Questions to Ask on Your First Date:
It can be hard to initiate meaningful conversation with someone you have only just met, and that too, when the two of you are all by yourselves. Allow the following questions to be your guide:
1. Would You Rather…?
This question type is extremely effective at breaking the ice, allowing both of you to become equal participants.
Moreover, you can make these questions as shallow or as deep as you want. Some examples of interesting ‘would you rather’ questions are:
- Would you rather know the history of every object you have ever touched or have the ability to talk to animals?

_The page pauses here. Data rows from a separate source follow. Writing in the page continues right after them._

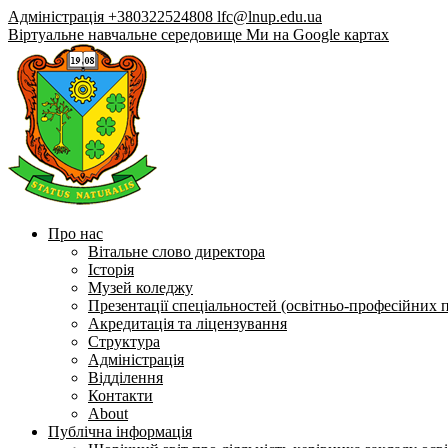
Адміністрація +380322524808
lfc@lnup.edu.ua
Віртуальне навчальне середовище
Ми на Google картах
Про нас
Вітальне слово директора
Історія
Музей коледжу
Презентації спеціальностей (освітньо-професійних 
Акредитація та ліцензування
Структура
Адміністрація
Відділення
Контакти
About
Публічна інформація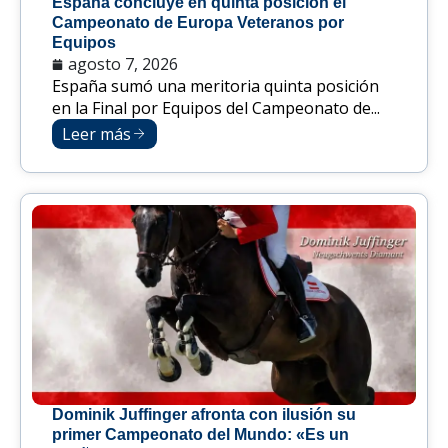
España concluye en quinta posición el
Campeonato de Europa Veteranos por
Equipos
agosto 7, 2026
España sumó una meritoria quinta posición
en la Final por Equipos del Campeonato de...
Leer más
Dominik Juffinger afronta con ilusión su
primer Campeonato del Mundo: «Es un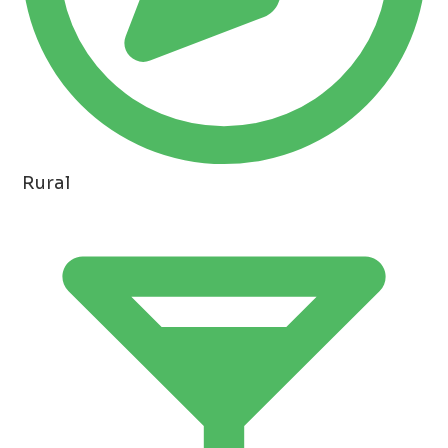
Rural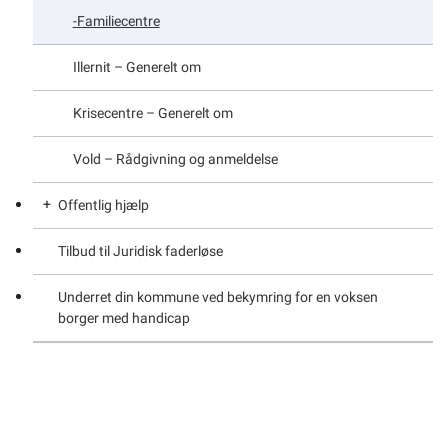
Førtidspension i Grønland
Familiecentre
Illernit – Generelt om
Krisecentre – Generelt om
Vold – Rådgivning og anmeldelse
Offentlig hjælp
Tilbud til Juridisk faderløse
Offentlig hjælp
Underret din kommune ved bekymring for en voksen
Oplysningspligt m.m.
borger med handicap
Sådan klager du
Takstbestemt hjælp
Trangsbestemt hjælp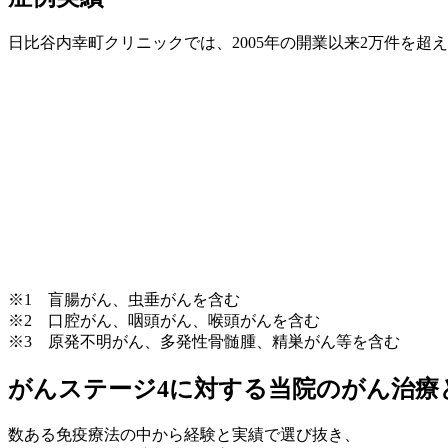
日比谷内幸町クリニックでは、2005年の開業以来2万件を
※1 盲腸がん、虫垂がんを含む
※2 口腔がん、咽頭がん、喉頭がんを含む
※3 原発不明がん、多発性骨髄腫、精巣がん等を含む
がんステージ4に対する当院のがん治療
数ある免疫療法の中から経験と実績で選び抜き、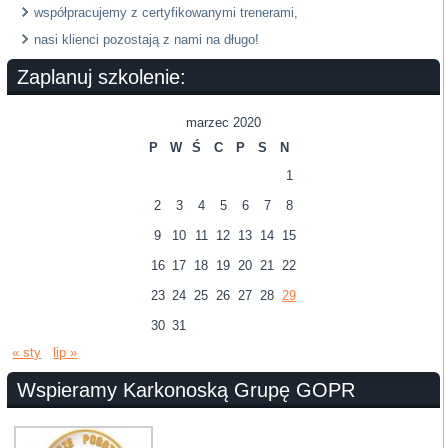
współpracujemy z certyfikowanymi trenerami,
nasi klienci pozostają z nami na długo!
Zaplanuj szkolenie:
marzec 2020
P
W
Ś
C
P
S
N
1
2
3
4
5
6
7
8
9
10
11
12
13
14
15
16
17
18
19
20
21
22
23
24
25
26
27
28
29
30
31
« sty
lip »
Wspieramy Karkonoską Grupę GOPR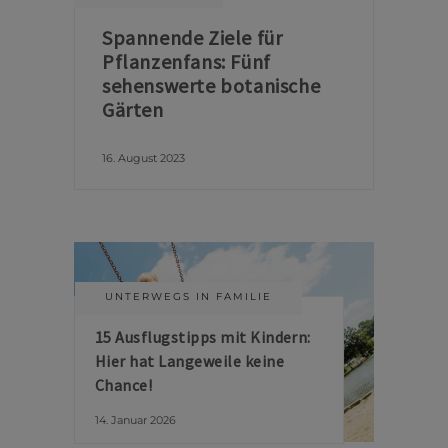
Spannende Ziele für
Pflanzenfans: Fünf
sehenswerte botanische
Gärten
16. August 2023
UNTERWEGS IN FAMILIE
15 Ausflugstipps mit Kindern:
Hier hat Langeweile keine
Chance!
14. Januar 2026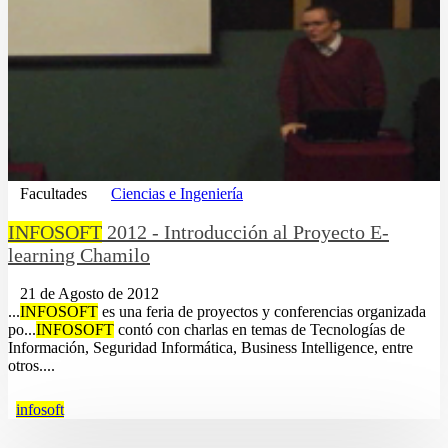
Facultades
Ciencias e Ingeniería
INFOSOFT
2012 - Introducción al Proyecto E-
learning Chamilo
21 de Agosto de 2012
...
INFOSOFT
es una feria de proyectos y conferencias organizada
po...
INFOSOFT
contó con charlas en temas de Tecnologías de
Información, Seguridad Informática, Business Intelligence, entre
otros....
infosoft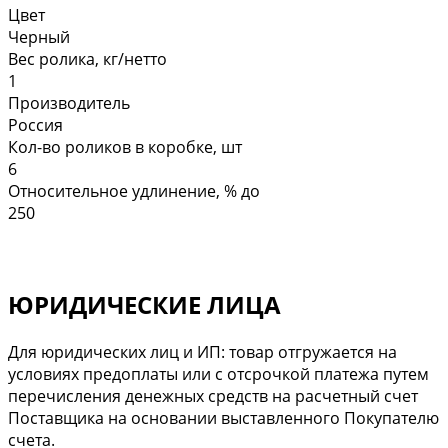
Цвет
Черный
Вес ролика, кг/нетто
1
Производитель
Россия
Кол-во роликов в коробке, шт
6
Относительное удлинение, % до
250
ЮРИДИЧЕСКИЕ ЛИЦА
Для юридических лиц и ИП: товар отгружается на
условиях предоплаты или с отсрочкой платежа путем
перечисления денежных средств на расчетный счет
Поставщика на основании выставленного Покупателю
счета.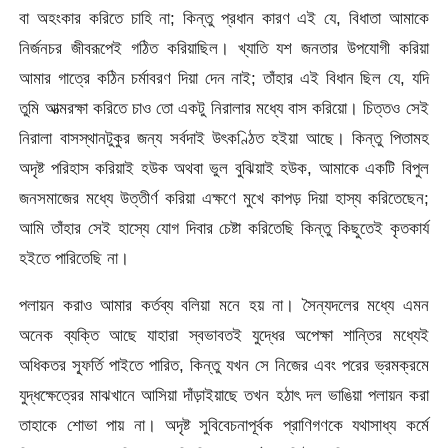
বা অহংকার করিতে চাহি না; কিন্তু প্রধান কারণ এই যে, বিধাতা আমাকে
নির্জনচর জীবরূপেই গঠিত করিয়াছিল। খ্যাতি যশ জনতার উপযোগী করিয়া
আমার গাত্রে কঠিন চর্মাবরণ দিয়া দেন নাই; তাঁহার এই বিধান ছিল যে, যদি
তুমি আত্মরক্ষা করিতে চাও তো একটু নিরালার মধ্যে বাস করিয়ো। চিত্তও সেই
নিরালা বাসস্থানটুকুর জন্য সর্বদাই উৎকণ্ঠিত হইয়া আছে। কিন্তু পিতামহ
অদৃষ্ট পরিহাস করিয়াই হউক অথবা ভুল বুঝিয়াই হউক, আমাকে একটি বিপুল
জনসমাজের মধ্যে উত্তীর্ণ করিয়া এক্ষণে মুখে কাপড় দিয়া হাস্য করিতেছেন;
আমি তাঁহার সেই হাস্যে যোগ দিবার চেষ্টা করিতেছি কিন্তু কিছুতেই কৃতকার্য
হইতে পারিতেছি না।
পলায়ন করাও আমার কর্তব্য বলিয়া মনে হয় না। সৈন্যদলের মধ্যে এমন
অনেক ব্যক্তি আছে যাহারা স্বভাবতই যুদ্ধের অপেক্ষা শান্তির মধ্যেই
অধিকতর স্ফূর্তি পাইতে পারিত, কিন্তু যখন সে নিজের এবং পরের ভ্রমক্রমে
যুদ্ধক্ষেত্রের মাঝখানে আসিয়া দাঁড়াইয়াছে তখন হঠাৎ দল ভাঙিয়া পলায়ন করা
তাহাকে শোভা পায় না। অদৃষ্ট সুবিবেচনাপূর্বক প্রাণিগণকে যথাসাধ্য কর্মে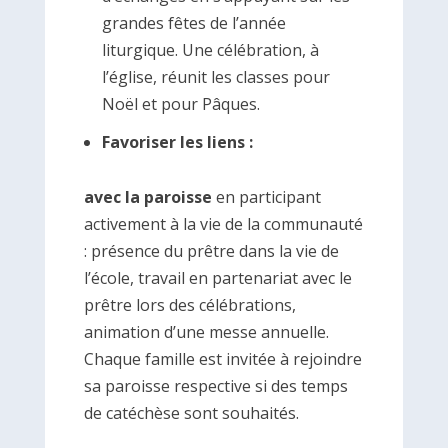
grandes fêtes de l’année
liturgique. Une célébration, à
l’église, réunit les classes pour
Noël et pour Pâques.
Favoriser les liens :
avec la paroisse
en participant
activement à la vie de la communauté
: présence du prêtre dans la vie de
l’école, travail en partenariat avec le
prêtre lors des célébrations,
animation d’une messe annuelle.
Chaque famille est invitée à rejoindre
sa paroisse respective si des temps
de catéchèse sont souhaités.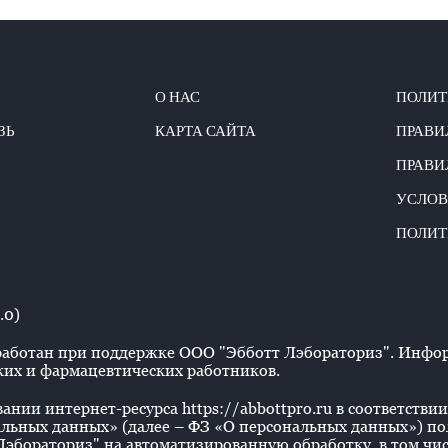
О НАС
ПОЛИТ
ЗЬ
КАРТА САЙТА
ПРАВИ
ПРАВИ
УСЛОВ
ПОЛИТ
.0)
аботан при поддержке ООО "Эбботт Лэбораториз". Информ
их и фармацевтических работников.
нии интернет-ресурса https://abbottpro.ru в соответствии 
льных данных» (далее – ФЗ «О персональных данных») польз
эбораториз" на автоматизированную обработку, в том числ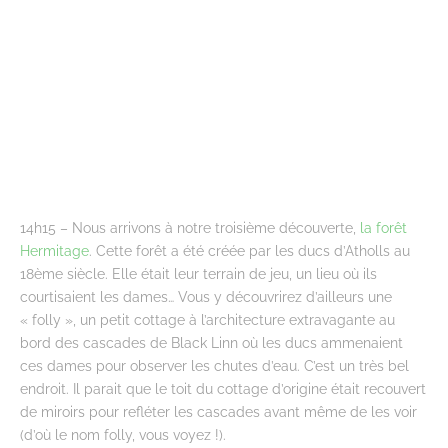
14h15 – Nous arrivons à notre troisième découverte,
la forêt
Hermitage
. Cette forêt a été créée par les ducs d’Atholls au
18ème siècle. Elle était leur terrain de jeu, un lieu où ils
courtisaient les dames… Vous y découvrirez d’ailleurs une
« folly », un petit cottage à l’architecture extravagante au
bord des cascades de Black Linn où les ducs ammenaient
ces dames pour observer les chutes d’eau. C’est un très bel
endroit. Il parait que le toit du cottage d’origine était recouvert
de miroirs pour refléter les cascades avant même de les voir
(d’où le nom folly, vous voyez !).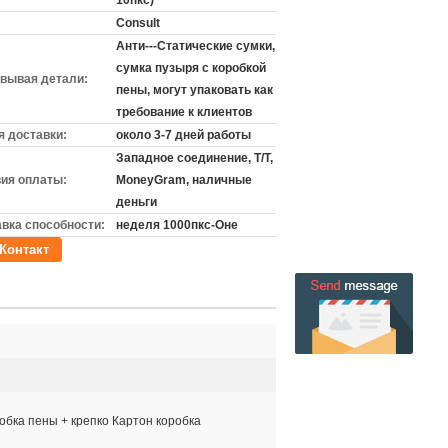
10пкс)
Consult
Анти---Статические сумки,
сумка пузыря с коробкой
вывая детали:
пены, могут упаковать как
требование к клиентов
 доставки:
около 3-7 дней работы
Западное соединение, T/T,
ия оплаты:
MoneyGram, наличные
деньги
вка способности:
неделя 1000пкс-Оне
Контакт
робка пены + крепко Картон коробка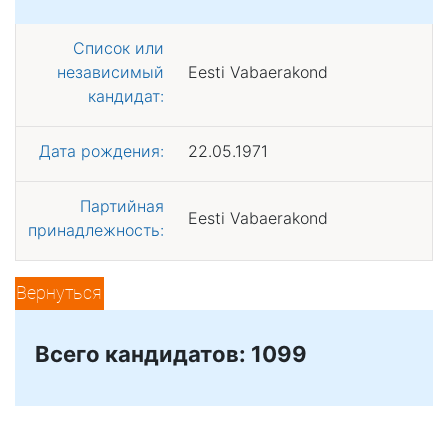
Список или
независимый
Eesti Vabaerakond
кандидат:
Дата рождения:
22.05.1971
Партийная
Eesti Vabaerakond
принадлежность:
Вернуться
Всего кандидатов: 1099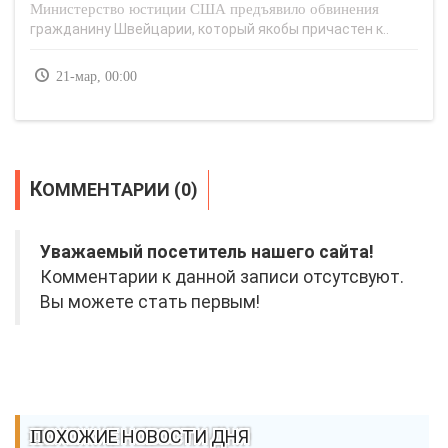
Министерство юстиции США предъявило обвинения
гражданину Швейцарии, который якобы причастен к..
21-мар, 00:00
КОММЕНТАРИИ (0)
Уважаемый посетитель нашего сайта!
Комментарии к данной записи отсутсвуют.
Вы можете стать первым!
ПОХОЖИЕ НОВОСТИ ДНЯ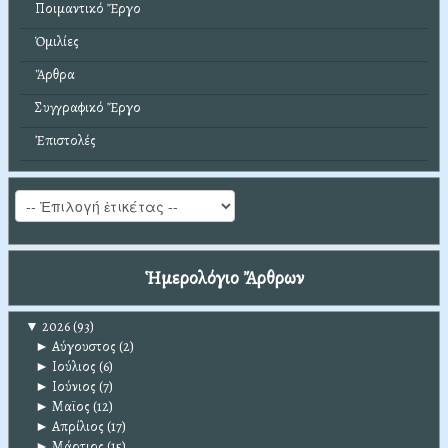
Ποιμαντικό Ἔργο
Ὁμιλίες
Ἄρθρα
Συγγραφικό Ἔργο
Ἐπιστολές
Ἡμερολόγιο Ἄρθρων
▼
2026
(93)
►
Αύγουστος
(2)
►
Ιούλιος
(6)
►
Ιούνιος
(7)
►
Μαϊος
(12)
►
Απρίλιος
(17)
►
Μάρτιος
(15)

- Would you rather be able to see a year into your own future or a year into the future of anyone but yourself?
- Would you rather have unlimited first-class international plane tickets or have free food at restaurants for the rest of your life?
2. What Are You Most Proud of?
Not only will you know what your date values the most, but you will also be able to make them feel good about themselves.
They might mention something professional like getting their perfect job or something personal like the volunteer work they did during college.
3. Who Are The Special People in Your Life?
This is a good chance to know about the closest people in your date’s life, such as parents, siblings, grandparents, friends, or even their pets.
Get to learn about the people who have been with your date through thick and thin and helped them become the person that they are today.
Enjoy the glimmer in their eyes as they talk about their favorite people and the times spent with them. However, since this is a rather personal question, hold it back until you guys have broken the ice and your date is conversing comfortably and openly.
4. What Are Your Hobbies?
This one might sound cliché, but it is a tried and tested way to get the other person talking.
Moreover, you can learn about the habits and activities that keep your date busy and whether there are any activities that the two of you might try out together.
A vital aspect of getting to know someone is knowing about their passions.
5. Why Did You Choose The Profession That You Did?
Again, some people might find work- and career-related conversation boring on a first date. But you cannot deny that their profession and career are a significant portion of who they are, so you might want to cast a bit of light on that region.
The idea is to learn something more profound about your date, but, once again, you also need to make sure that the question does not sound too intrusive and makes them uncomfortable.